In December 1999, the European Parliament and the Council adopted regulation (EC) No. 141/2000 on Orphan Drugs. The time lag for orphan drug legislation in Europe was partly because of the makeup of the EU, where healthcare responsibilities are shared between member state bodies. Nevertheless, as in the US, the adoption of orphan drug legislation had a noticeable impact on EU drug development. EURORDIS figures show that, since 2000, 560 drugs and biologics have been designated as orphan drugs, and 52 have achieved marketing approval.

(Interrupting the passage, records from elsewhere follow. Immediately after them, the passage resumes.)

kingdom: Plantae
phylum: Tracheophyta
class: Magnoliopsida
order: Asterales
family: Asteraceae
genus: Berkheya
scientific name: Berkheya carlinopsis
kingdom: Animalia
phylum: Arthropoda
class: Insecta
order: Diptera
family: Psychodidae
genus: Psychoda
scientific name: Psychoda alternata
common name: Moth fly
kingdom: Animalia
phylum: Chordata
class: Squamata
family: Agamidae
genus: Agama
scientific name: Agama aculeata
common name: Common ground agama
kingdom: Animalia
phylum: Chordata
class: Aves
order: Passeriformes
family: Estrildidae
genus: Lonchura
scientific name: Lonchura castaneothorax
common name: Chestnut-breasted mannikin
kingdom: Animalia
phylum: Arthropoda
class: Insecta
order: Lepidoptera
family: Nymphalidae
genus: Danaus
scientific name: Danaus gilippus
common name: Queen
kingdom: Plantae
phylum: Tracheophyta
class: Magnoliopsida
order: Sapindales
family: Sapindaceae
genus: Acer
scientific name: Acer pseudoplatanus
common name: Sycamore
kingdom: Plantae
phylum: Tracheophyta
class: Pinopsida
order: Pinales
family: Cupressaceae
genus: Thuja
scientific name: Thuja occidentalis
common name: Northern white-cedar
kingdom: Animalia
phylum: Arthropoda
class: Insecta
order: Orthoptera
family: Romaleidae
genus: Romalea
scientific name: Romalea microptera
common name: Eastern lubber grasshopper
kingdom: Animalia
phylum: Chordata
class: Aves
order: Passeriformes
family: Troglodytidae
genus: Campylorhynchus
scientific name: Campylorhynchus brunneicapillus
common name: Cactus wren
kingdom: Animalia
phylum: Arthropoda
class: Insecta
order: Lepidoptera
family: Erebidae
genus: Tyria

The EMEA and its Committee for Orphan Medicinal Products (COMP) have facilitated implementation of the orphan drug legislation. The COMP is composed of one representative per member state, three EMEA representatives and three members to represent patients' organizations. The EMEA provides extensive support to the COMP through its secretariat by validating applications, providing summary reports of orphan applications and supporting meetings of COMP. For a medicinal product to receive designation as an orphan medicinal product in the EU, it is required to comply with criteria outlined in Article 3 of Regulation (EC) No.141/2000.

In the EU, the incentives to industry are slightly different to those of the US in that market exclusivity is for a 10 year period after the grant of a marketing authorization. This period of market exclusivity is subject to certain restrictions and can be reduced to 6 years if at the end of the fifth year the criteria outlined in Article 3 are no longer met; for example, if the product is shown to be sufficiently profitable to no longer justify market exclusivity.